Csaba Szepesvari is a Canada CIFAR AI Chair, the team-lead for the "Foundations" team at DeepMind and a Professor of Computing Science at the University of Alberta. He earned his PhD in 1999 from Jozsef Attila University, in Szeged, Hungary. He has authored three books and about 200 peer-reviewed journal and conference papers. He serves as the action editor of the Journal of Machine Learning Research and Machine Learning, as well as on various program committees. Dr. Szepesvari's interest is artificial intelligence (AI) and, in particular, principled approaches to AI that use machine learning. He is the co-inventor of UCT, a widely successful Monte-Carlo tree search algorithm. UCT ignited much work in AI, such as DeepMind's AlphaGo which defeated the top Go professional Lee Sedol in a landmark game. This work on UCT won the 2016 test-of-time award at ECML/PKDD.

Talk

Planning, learning, and generalization in reinforcement learning

Level: General

Markov decision processes (MDPs) is a minimalist framework that is designed to capture the most important aspects of decision making under uncertainty, a problem of major practical interest.

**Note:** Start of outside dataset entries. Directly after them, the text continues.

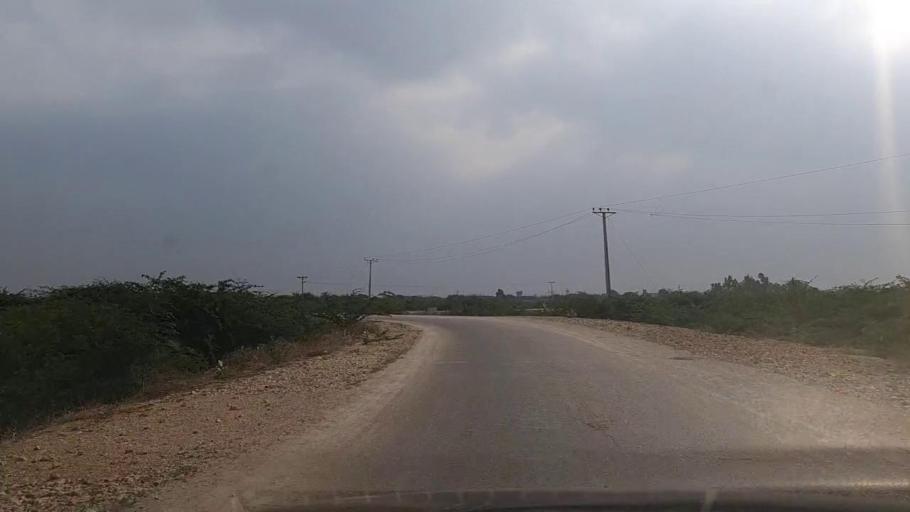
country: PK
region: Sindh
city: Thatta
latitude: 24.8523
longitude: 67.7775
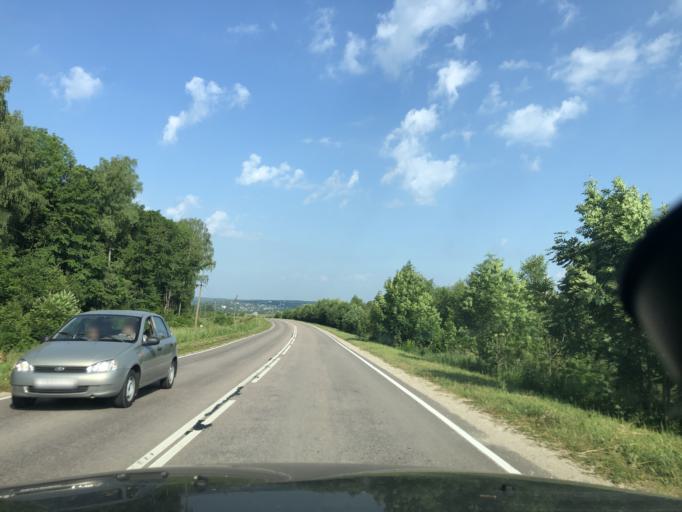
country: RU
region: Tula
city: Dubna
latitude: 54.1400
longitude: 37.0122
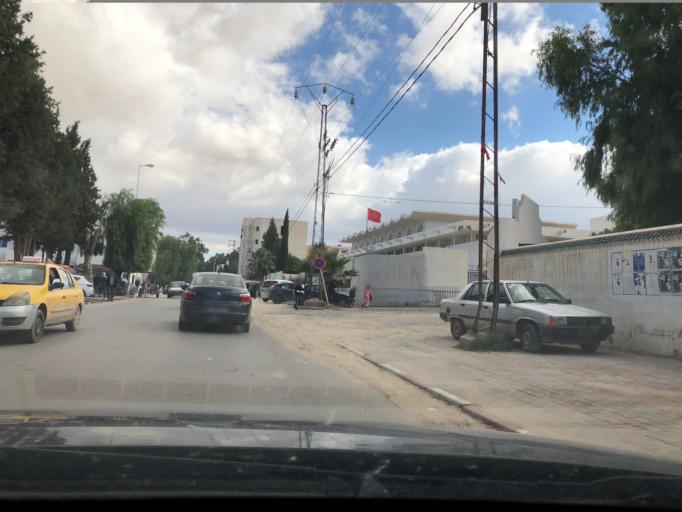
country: TN
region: Al Qasrayn
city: Kasserine
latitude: 35.1665
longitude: 8.8256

While the minimalist approach makes MDPs powerful and general, the lack of structure in MDPs also implies that planning and learning in MDPs is provably intractable with combinatorial (ie multidimensional) state-action spaces, a situation that is common in applications. Reinforcement learning methods introduce either value-function approximation, or policy approximation, or both to address this issue. The core idea is that using a powerful function approximation method, such as neural networks, algorithms can extrapolate far away from the data that they are exposed to, which ideally leads to increased efficiency and effectiveness. In this talk, building on recent results, I will discuss to what extent this hope can be met or is met, and will argue that the new results put the problem of choosing and designing reinforcement learning algorithms into an entirely new perspective, which I will describe in detail.